*** Textabschnitt

Welche Kraft schöpfe ich aus meinem Vornamen? Welche aus dem Namen Gottes?
Auch dem Set wurde ein Sohn geboren und er gab ihm den Namen Enosch. Damals fing man an, den Namen des HERRN anzurufen.
Gen 4,26
Israel ben Elieser, der Begründer der spirituellen Bewegung des Chassidismus, erhielt den Beinamen Baal-Schem-Tow, Herr des guten Namens. Er war nicht nur tief verwurzelt im Geheimnis des biblischen Gottes, er hatte auch die Fähigkeit, in den Menschen mittels ihres Namens Selbstvertrauen, Größe und Stärke aufzubauen. Ein schönes Beispiel dafür hat Martin Buber in seinen Chassidischen Erzählungen festgehalten. Mit seinem siebenjährigen Schaul, einem Schüler, besuchte der große Rabbi einmal ein Gasthaus, in dem ein nicht besonders gut aufspielender Fiedler eine wilde Horde von Bäuerinnen und Bauern zum Tanzen animierte. Als der Rabbi vorschlug, seinen Siebenjährigen vorsingen zu lassen, hob man diesen auf einen Tisch, und er brachte mit seiner Silberstimme die Gruppe zum begeisterten Mitmachen. Plötzlich sprang aus der wilden Horde ein junger Mann auf den Siebenjährigen zu, fragte nach seinem Namen und tanzte dann ekstatisch um den Buben, immer wiederholend: „Du Schaul und ich Iwan, du Schaul und ich Iwan!“ „Etwa dreißig Jahre danach“, so fährt Martin Buber fort, „fuhr Rabbi Schaul, der ein wohlhabender Kaufmann, aber auch ein Talmudgelehrter von Rang geworden war, in Geschäften über Land. Da überfielen ihn Räuber, nahmen ihm sein Geld ab und wollten ihn erschlagen. Als er sie um Erbarmen bat, brachten sie ihn vor ihren Hauptmann. Der sah ihn lang und durchdringend an und fragte endlich: ,Wie heißt du?`,Schaul`, antwortete er. ,Du Schaul und ich Iwan, du Schaul und ich Iwan`, sagte der Hauptmann. Er hieß seine Leute Rabbi Schaul sein Geld zurückgeben und ihn heimbringen.“ Namen prägen die Biographie.

******

Aufgabe 1 ▸ Welchen Beinamen erhielt Israel ben Elieser laut dem Textabschnitt?
Aufgabe 2 ▸ Schreiben Sie aus dem Textabschnitt wortgetreu den Teil ab, der mit „Welche Kraft schöpfe“ beginnt und sich bis einschließlich „des HERRN anzurufen.“ fortsetzt.

*** Vorliegende Daten

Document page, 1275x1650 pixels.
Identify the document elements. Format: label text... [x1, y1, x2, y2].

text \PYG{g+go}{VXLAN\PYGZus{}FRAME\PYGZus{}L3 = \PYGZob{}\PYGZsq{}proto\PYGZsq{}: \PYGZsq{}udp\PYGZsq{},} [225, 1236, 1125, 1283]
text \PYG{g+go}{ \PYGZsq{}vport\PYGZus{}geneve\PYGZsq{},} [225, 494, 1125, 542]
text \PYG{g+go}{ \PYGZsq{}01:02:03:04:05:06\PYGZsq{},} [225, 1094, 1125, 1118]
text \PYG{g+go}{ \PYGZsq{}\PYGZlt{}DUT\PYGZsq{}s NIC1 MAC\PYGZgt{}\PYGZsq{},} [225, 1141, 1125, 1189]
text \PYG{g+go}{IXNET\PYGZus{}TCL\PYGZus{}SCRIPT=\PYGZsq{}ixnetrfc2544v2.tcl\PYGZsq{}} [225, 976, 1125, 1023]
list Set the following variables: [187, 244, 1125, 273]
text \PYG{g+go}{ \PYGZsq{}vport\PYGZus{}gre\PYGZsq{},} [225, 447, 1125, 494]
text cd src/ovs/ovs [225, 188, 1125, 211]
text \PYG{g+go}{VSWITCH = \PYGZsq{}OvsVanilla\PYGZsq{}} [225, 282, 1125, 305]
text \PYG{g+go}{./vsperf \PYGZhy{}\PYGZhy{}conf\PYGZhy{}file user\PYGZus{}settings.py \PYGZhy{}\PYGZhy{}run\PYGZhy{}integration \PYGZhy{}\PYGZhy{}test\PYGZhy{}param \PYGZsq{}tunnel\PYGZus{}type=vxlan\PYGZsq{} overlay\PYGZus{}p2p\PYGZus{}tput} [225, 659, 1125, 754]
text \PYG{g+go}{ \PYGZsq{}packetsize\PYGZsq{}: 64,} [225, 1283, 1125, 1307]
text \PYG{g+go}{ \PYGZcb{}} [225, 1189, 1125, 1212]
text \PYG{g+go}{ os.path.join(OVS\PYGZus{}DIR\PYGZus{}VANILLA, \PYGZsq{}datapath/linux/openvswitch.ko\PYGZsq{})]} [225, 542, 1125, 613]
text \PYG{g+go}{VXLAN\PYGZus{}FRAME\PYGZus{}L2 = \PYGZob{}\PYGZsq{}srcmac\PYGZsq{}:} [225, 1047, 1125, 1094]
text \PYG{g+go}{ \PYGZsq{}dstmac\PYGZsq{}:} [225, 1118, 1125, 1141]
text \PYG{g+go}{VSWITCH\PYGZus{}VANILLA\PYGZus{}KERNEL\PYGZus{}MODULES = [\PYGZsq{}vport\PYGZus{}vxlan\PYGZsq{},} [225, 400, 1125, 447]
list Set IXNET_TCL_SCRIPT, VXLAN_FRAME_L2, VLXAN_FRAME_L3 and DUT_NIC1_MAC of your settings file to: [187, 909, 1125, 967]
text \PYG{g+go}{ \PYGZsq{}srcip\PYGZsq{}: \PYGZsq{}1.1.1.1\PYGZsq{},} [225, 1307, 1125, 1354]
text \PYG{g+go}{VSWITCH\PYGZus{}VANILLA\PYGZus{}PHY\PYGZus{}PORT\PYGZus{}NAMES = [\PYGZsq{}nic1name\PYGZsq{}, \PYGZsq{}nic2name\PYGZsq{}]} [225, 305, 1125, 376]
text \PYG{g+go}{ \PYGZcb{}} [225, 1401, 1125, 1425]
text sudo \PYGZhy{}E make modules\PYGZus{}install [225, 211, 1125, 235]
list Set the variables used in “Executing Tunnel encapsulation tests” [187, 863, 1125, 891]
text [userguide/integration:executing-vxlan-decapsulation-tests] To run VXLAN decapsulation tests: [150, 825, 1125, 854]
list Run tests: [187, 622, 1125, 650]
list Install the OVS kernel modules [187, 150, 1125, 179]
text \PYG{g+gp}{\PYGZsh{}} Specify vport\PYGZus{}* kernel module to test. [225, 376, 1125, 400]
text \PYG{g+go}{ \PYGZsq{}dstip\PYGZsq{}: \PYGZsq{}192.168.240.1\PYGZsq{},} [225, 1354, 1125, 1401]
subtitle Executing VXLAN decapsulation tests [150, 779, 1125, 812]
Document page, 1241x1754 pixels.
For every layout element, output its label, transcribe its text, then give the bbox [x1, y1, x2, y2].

******

Antwort 1 ▸ Er erhielt den Beinamen Baal-Schem-Tow, Herr des guten Namens.

Antwort 2 ▸
Welche Kraft schöpfe ich aus meinem Vornamen? Welche aus dem Namen Gottes?
Auch dem Set wurde ein Sohn geboren und er gab ihm den Namen Enosch. Damals fing man an, den Namen des HERRN anzurufen.